The Asian region’s rise is linked to peace, stability and cooperation between India and China. Elucidate
Chinese leader Xi Jinping’s Belt and Road Initiative (BRI) is one of the biggest Infrastructure connectivity projects ever undertaken by a single country. From East Asia to Western Europe, BRI spans land and ocean trade networks intending to enhance physical linkages between countries to boost trade, tourism and reignite economic growth worldwide. The principal objectives of BRI for China are to acquire access to, and if possible gain control over, key strategic locations around the world and secure the supply of resources which China itself lacks.
Beijing insists that the initiative is geared towards fueling economic growth by enhancing connectivity between member states leading to win-win scenarios for China and member countries, but there are plenty of examples from Sri Lanka to Malaysia to Myanmar that point to the contrary.
In Sri Lanka, for example, a deal made by the former Prime Minister Wickremesinghe in 2017 leased the strategically located Hambantota port to Beijing for 99 years citing Sri Lanka’s inability to repay the loan to build the port project. The deal is a classic example of ‘Chinese debt-trap diplomacy’ where hugely expensive Infrastructure is built for countries that have no need for it, using mostly Chinese resources and labour and at interest rates which are significantly higher than the global benchmarks.
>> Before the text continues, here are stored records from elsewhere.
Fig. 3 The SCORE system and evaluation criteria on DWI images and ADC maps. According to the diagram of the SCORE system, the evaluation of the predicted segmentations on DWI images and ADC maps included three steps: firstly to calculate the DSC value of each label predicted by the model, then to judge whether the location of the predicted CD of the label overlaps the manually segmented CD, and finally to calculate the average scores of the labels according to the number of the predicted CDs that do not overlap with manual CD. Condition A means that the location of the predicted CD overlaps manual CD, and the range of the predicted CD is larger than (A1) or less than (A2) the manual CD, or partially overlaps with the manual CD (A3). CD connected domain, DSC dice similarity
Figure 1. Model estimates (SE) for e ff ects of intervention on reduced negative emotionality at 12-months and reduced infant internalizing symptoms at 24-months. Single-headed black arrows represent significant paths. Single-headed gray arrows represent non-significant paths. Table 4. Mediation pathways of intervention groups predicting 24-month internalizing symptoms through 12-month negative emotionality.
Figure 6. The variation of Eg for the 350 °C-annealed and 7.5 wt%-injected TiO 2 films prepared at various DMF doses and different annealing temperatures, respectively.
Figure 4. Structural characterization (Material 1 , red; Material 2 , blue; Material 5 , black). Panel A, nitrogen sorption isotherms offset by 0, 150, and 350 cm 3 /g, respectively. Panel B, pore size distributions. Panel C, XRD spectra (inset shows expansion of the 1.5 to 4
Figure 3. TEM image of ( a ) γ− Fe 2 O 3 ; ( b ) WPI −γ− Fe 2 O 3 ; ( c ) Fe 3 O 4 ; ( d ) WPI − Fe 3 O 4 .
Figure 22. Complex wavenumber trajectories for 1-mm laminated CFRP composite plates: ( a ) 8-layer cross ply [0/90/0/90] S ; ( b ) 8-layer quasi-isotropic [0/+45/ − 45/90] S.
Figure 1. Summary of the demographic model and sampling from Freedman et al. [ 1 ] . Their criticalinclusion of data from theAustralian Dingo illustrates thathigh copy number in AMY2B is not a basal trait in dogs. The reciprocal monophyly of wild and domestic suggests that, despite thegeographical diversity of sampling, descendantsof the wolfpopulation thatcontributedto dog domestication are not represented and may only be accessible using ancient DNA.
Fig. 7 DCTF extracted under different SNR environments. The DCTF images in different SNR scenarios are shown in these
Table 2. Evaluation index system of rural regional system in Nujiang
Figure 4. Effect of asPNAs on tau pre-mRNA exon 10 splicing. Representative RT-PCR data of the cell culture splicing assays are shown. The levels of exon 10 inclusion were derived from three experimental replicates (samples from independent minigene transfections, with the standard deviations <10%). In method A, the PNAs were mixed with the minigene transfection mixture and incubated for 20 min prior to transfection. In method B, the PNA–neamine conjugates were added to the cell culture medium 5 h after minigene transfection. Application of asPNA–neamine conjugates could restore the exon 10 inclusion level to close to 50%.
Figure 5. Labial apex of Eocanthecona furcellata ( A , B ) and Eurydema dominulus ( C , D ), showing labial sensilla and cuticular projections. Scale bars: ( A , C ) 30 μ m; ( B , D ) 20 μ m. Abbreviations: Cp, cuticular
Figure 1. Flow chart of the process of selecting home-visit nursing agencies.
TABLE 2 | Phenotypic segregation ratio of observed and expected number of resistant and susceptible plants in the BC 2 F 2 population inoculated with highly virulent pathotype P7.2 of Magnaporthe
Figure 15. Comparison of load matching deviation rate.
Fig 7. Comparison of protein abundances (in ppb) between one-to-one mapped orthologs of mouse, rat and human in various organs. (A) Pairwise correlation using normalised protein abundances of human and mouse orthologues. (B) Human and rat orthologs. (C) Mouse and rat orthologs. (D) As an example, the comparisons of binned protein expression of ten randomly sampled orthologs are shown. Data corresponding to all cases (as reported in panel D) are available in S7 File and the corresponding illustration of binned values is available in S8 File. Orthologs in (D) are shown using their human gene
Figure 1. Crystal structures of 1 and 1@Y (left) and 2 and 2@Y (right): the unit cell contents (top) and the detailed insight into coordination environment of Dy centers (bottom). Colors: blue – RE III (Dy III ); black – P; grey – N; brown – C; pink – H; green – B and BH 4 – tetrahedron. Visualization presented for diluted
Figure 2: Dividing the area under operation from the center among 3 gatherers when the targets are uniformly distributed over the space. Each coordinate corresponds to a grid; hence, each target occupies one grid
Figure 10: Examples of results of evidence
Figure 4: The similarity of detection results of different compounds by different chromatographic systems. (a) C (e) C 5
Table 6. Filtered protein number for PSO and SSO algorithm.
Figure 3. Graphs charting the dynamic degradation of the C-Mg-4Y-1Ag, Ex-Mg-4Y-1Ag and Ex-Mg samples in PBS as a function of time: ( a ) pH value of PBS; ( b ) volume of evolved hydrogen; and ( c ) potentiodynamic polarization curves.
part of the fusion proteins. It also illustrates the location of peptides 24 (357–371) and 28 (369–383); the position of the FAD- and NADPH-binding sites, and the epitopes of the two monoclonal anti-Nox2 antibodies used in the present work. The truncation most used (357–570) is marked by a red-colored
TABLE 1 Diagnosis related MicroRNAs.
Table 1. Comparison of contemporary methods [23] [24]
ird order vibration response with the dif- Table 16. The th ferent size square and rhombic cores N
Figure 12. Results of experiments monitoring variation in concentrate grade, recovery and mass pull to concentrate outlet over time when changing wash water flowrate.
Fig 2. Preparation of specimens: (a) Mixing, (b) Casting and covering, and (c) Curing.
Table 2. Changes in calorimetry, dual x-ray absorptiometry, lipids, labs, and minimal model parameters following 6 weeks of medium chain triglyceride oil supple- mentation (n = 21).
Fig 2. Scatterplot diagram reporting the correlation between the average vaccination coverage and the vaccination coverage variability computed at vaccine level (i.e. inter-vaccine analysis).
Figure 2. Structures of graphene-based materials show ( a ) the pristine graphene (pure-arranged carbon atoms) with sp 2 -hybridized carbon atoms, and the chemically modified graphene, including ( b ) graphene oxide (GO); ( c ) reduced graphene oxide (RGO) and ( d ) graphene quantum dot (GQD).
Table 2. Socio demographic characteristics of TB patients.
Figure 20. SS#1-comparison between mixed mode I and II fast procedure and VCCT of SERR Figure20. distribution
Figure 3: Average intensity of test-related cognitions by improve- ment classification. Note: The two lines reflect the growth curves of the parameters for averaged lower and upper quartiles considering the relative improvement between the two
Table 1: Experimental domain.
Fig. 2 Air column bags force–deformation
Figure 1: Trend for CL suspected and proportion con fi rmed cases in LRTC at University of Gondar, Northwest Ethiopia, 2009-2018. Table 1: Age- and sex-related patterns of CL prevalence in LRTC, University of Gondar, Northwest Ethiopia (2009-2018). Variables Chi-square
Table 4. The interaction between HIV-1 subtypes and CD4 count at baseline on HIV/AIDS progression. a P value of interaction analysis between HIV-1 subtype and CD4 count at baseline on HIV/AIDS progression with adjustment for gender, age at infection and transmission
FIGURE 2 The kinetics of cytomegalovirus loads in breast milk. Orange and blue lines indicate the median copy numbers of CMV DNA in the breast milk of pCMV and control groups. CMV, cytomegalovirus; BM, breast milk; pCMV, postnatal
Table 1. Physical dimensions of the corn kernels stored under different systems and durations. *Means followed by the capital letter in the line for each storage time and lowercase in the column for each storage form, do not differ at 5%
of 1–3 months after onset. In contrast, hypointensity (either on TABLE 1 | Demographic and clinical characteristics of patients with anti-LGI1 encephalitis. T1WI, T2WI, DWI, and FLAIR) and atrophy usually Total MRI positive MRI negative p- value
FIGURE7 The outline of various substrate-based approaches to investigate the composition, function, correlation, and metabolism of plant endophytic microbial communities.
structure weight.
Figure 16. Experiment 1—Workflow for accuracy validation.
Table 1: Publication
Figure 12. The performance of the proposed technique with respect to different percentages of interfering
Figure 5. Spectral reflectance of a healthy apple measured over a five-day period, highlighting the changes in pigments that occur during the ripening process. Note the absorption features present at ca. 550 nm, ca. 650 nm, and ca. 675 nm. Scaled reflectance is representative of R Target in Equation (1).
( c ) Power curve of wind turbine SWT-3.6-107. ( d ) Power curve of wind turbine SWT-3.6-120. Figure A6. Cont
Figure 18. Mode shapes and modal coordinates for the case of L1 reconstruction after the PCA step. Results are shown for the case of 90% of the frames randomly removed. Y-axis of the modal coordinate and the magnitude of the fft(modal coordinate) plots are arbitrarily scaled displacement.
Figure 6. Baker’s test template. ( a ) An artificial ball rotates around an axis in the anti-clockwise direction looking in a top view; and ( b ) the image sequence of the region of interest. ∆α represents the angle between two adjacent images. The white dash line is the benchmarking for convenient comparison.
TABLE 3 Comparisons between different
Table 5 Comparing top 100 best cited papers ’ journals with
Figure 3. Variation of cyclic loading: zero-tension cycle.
As a result these massive debt burdens that the host country is unable to service are usually compensated with total control over the project and the land which is allotted as collateral.
However, pushback against this Chinese Initiative has begun…the new government of President Gotabaya Rajapaksa in Sri Lanka has announced that it wants to reverse the deal made by former Prime Minister Wickremesinghe in 2017 as the port is located on a vital connection of the east-west shipping route and the strategic advantages it offers due to its location at the tip of the Northern Indian Ocean.
Sri Lanka is not alone, it’s accompanied by countries like Myanmar which scaled back a deep-sea port project which was to be funded by China and under the Belt and Road Initiative. In South-East Asia, Malaysia too cancelled Chinese oil pipeline projects and scaled by Rail projects being funded by China.
Another Chinese led initiative, the Regional Comprehensive Economic Partnership (RCEP) is also facing roubles as India, a major stakeholder in the agreement has withdrawn and Japan has announced that it will refuse to join the pact if India doesn’t join.
The above setbacks don’t necessarily mean the failure of the Belt and Road Initiative. However, it does indicate that it has become more challenging for China to exert its power beyond its shores using its purse.